* **To do**
**1.** Transcribe the passage about Faction Skis from "Known for its" up to and including "select global distributors.".
**2.** In the passage about Faction Skis, which French professional skier did the company team up with in 2013 to develop signature ski models?

* **Excerpt provided**

——

Manufacturer of freeride skis and skiing-related products

The Faction Collective (also known as Faction Skis or simply Faction) is a Swiss ski equipment design company headquartered in Verbier, in the Swiss canton of Valais. Founded in Verbier in 2006 by a tight-knit group of freeride skiers, Faction now holds brand offices in Switzerland, United States, United Kingdom, France, Japan, Austria and China.

Known for its influence in the freeride and freestyle skiing industry, the brand led a movement in the mid-to-late 2000s to diversify the form factor and design of freestyle and freeride skis. It operates a film & media production operation and manages brand partnerships with leading ski athletes, such as Alex Hall, Eileen Gu, Sam Anthamatten and formerly with Candide Thovex. Its products are sold in over 31 countries, online and through select global distributors.

== History ==
Faction Skis was founded by a group of skiers in 2006 in Verbier. In 2013, Faction Skis teamed up with French professional skier Candide Thovex to develop a range of signature ski models.

== Films ==
The Faction Collective produced three seasons of their web series "We Are The Faction Collective".

——

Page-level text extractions
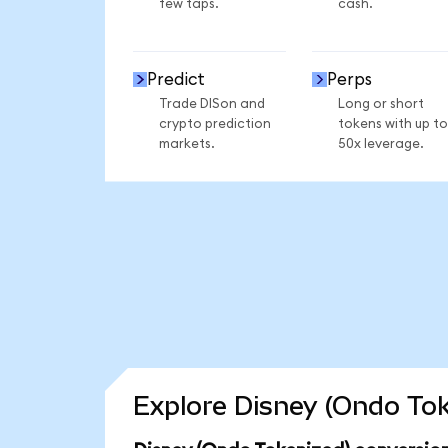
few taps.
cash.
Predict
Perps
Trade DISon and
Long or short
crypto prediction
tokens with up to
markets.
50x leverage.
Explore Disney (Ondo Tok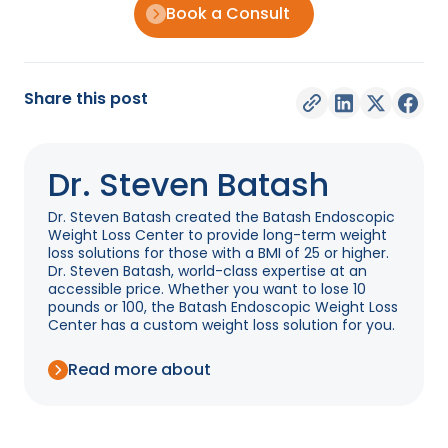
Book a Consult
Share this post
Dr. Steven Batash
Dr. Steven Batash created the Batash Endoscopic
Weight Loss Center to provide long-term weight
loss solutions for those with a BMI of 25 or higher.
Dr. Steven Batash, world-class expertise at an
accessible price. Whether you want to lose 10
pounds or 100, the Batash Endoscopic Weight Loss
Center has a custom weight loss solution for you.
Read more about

——

* **Expected outputs**
**1.**
Known for its influence in the freeride and freestyle skiing industry, the brand led a movement in the mid-to-late 2000s to diversify the form factor and design of freestyle and freeride skis. It operates a film & media production operation and manages brand partnerships with leading ski athletes, such as Alex Hall, Eileen Gu, Sam Anthamatten and formerly with Candide Thovex. Its products are sold in over 31 countries, online and through select global distributors.

**2.** Candide Thovex